Прошло полтора месяца. Начались дожди, а Надя все еще искала деньги и не могла ничего придумать. Однажды днем позвонила по телефону, а затем и приехала к Наде Ганичева. Она гостила в Москве уже несколько дней. Широкая, кривоногая, пахнущая все теми же неистовыми духами, она расцеловала Надю и, целуя, рассматривала все кругом и примечала. Она сразу же увидела пакетики с нафталином на столе и открытый шкаф.
— Это я вот… вынула манто, хочу проветрить, чтобы моль не завелась, сказала Надя, взглянув на Ганичеву, и неожиданно дрожь пронзила ее.
— Ну-ка погоди, дай-ка я примерю, — Ганичева словно читала Надины мысли.
Она надела манто, рассыпав по ковру шарики нафталина, и подошла к зеркалу.
— Длинновато, — сказала Надя.
— Это чепуха, — Ганичева повернулась перед зеркалом в одну сторону, в другую. — Слушай, продай его мне! А?
Надя не ответила.
— Честное слово, — сказала Ганичева. — Вы сколько за него отдали?
— Двадцать две…
— Ну, таких денег у меня нет, положим. И потом реформа… а вот за девять я бы взяла.

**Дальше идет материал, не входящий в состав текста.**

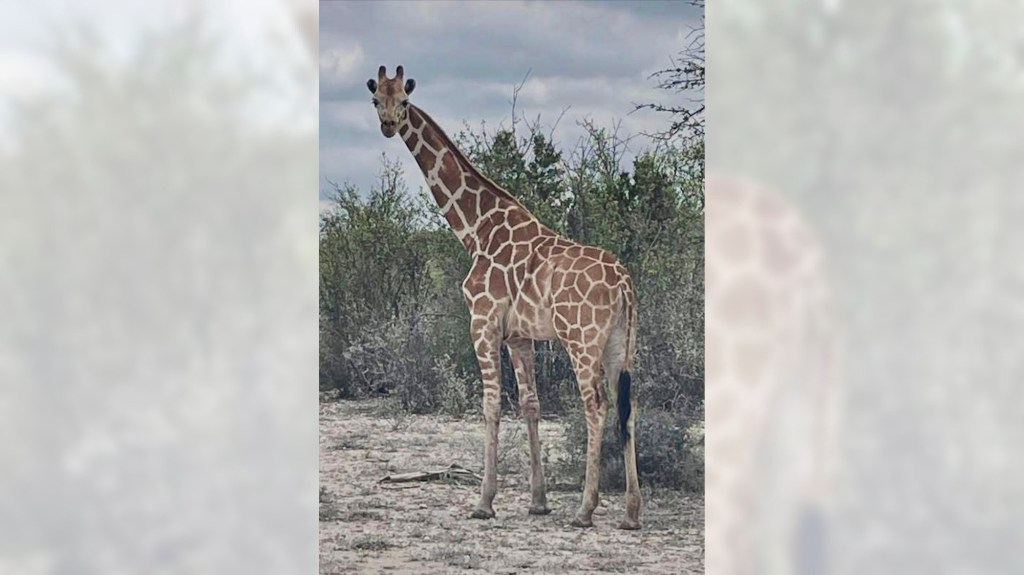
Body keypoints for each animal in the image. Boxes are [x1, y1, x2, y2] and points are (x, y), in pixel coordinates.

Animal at [367, 65, 642, 529]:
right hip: (622, 343)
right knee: (628, 406)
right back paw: (631, 512)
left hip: (581, 339)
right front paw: (538, 501)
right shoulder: (519, 335)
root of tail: (623, 282)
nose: (388, 125)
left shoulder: (483, 322)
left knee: (596, 405)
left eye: (403, 100)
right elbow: (531, 404)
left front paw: (484, 501)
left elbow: (491, 404)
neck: (476, 229)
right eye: (375, 100)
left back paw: (586, 509)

Надя молчала, побледнев, глядя в пространство. Это было невозможно продавать вещь, которую для нее купил Дроздов. Именно потому, что покупал Дроздов, — он купил, он сам платил, сам считал деньги. Если уходить от него, то манто это надо оставить ему. Но девять тысяч…
— Ну, что ты там… — сказала Ганичева. — Вот я тебе даю десять. Окончательно.
— Зинаида Фоминична, — торопливо заговорила Надя, — мне очень нужны деньги…
— А я чего? Это что — не деньги?..
— Мне только нужно, чтобы муж не знал. До зимы…
— А что у тебя? — Ганичева понизила голос. — Ладно, не говори. Это не мое дело. Так что мы… решаем?
И Надя решила. На следующее утро Ганичева привезла ей шесть тысяч, сказав, что остальное пришлет из Музги… Манто было уже завернуто в газеты и перевязано шпагатом. Ганичева очень ловко вынесла его на лестницу, показала Наде рукой, что все будет шито-крыто, и уехала.
А через два часа, когда все улеглось в душе и когда исчез тревожный запах нафталина" Надя завернула деньги в серую, грубую бумагу, все уголки свертка подклеила и, прихватив с собой Шуру, поехала в центр за покупками. В Ляховом переулке они вышли из машины. Шура сразу поняла свою роль и, бросив на Надю веселый и ободряющий взгляд, убежала под высокую арку.
Так Дмитрий Алексеевич стал обладателем нового костюма, пальто и шляпы. Увидев его в фойе консерватории, Надя, прежде чем подойти, осмотрела его со всех сторон и решила, что костюм очень хорош, что он выбран со вкусом. В отличие от Евгения Устиновича, она видела в этом костюме только хорошие стороны. И здесь, глядя на Лопаткина, она освободилась наконец от ощущения вины перед мужем.
Давно забытое чувство свободы подхватило Надю, и она полетела так, как летают во сне. Все движения ее теперь были собраны и быстры. Она бегала даже по комнате, — ей не хватало времени. Надо было успеть в школу, потом, пока было не поздно, она спешила к сыну, к попрыгушкину, к Николашке. Перед ним она не могла оправдаться, особенно когда он, соскучась, бросался к ней и падал, потому что слабо держался на ногах. Он падал, а она замирала от боли. Но Николашка, посидев у мамы на коленях, сползал на пол, чтобы поднять пуговицу и положить в рот. Он был спокоен, в жизни его ничто не изменилось. Все тревожное горело, оказывается, только в ней.
— Где вы пропадаете по вечерам? — шутливо спросил Леонид Иванович, поймав ее однажды в коридоре. Она бежала из ванной. — Вы, по-моему, температурите, товарищ… Дроздова!
— Ах, господи! — раздраженно отмахнулась она. — Отстань, пожалуйста…
Она спешила: дело шло к вечеру. Надя собиралась не в кино и не в театр. Одеться ей нужно было попроще, — а это не легкое дело. У нее оставалось в распоряжении всего лишь полтора часа, всего лишь! А надо было еще запереться, расчесать волосы и уложить косы, припудрить сухой, горячий румянец на щеках и попытаться понять ту, чужую, сумасшедшую, которая в последнее время стала появляться в зеркале и пугала ее.